* Goal of the exercise
Only the lines holding "dalam" are wanted. Copy every one from the records below.

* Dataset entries

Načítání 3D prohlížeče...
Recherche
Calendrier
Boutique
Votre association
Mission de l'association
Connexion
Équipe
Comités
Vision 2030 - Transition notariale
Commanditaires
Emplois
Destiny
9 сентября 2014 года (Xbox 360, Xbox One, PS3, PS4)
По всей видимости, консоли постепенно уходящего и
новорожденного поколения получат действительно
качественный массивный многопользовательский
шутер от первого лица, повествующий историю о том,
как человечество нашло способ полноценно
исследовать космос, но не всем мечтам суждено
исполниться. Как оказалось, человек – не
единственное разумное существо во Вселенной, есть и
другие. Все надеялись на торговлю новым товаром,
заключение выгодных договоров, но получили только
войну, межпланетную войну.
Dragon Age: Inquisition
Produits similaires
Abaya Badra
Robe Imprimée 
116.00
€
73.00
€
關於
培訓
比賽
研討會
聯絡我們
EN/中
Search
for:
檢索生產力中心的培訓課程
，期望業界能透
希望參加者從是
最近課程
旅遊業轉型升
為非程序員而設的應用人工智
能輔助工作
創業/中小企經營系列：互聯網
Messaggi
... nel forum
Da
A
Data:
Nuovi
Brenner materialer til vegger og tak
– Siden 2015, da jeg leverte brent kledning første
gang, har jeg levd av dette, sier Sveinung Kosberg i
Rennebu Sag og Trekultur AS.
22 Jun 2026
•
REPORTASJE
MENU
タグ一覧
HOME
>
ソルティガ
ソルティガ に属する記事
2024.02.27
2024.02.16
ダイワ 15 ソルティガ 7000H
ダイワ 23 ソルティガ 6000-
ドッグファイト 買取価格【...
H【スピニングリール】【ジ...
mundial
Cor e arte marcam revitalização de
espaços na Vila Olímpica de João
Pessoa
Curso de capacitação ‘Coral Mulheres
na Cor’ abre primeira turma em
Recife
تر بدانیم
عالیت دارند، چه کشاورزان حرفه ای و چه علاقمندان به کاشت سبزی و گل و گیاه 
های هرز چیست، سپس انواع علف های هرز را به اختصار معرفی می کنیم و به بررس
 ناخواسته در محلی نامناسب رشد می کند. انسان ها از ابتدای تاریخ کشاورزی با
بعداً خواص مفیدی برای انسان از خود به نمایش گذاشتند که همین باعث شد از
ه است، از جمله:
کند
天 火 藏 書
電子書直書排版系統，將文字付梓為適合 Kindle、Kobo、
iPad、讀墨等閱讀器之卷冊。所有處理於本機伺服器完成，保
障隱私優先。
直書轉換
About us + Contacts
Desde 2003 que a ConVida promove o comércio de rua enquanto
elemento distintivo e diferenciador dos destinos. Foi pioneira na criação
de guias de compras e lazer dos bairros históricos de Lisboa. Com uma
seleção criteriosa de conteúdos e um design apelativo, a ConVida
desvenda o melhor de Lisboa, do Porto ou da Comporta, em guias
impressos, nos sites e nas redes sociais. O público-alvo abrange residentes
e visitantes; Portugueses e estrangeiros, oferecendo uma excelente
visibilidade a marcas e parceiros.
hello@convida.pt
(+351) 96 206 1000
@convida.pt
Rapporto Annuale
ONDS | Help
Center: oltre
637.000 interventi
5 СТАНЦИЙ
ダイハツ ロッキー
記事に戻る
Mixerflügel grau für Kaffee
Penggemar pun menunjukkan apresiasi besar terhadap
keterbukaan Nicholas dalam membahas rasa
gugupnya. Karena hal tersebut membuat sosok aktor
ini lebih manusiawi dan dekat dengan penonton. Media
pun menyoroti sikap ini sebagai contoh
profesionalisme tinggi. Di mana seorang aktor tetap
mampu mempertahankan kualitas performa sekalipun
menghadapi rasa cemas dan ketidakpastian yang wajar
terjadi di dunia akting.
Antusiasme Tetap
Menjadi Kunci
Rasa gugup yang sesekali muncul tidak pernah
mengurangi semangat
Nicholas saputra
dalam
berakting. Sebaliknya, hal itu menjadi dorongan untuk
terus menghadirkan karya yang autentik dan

* Response below
keterbukaan Nicholas dalam membahas rasa
dalam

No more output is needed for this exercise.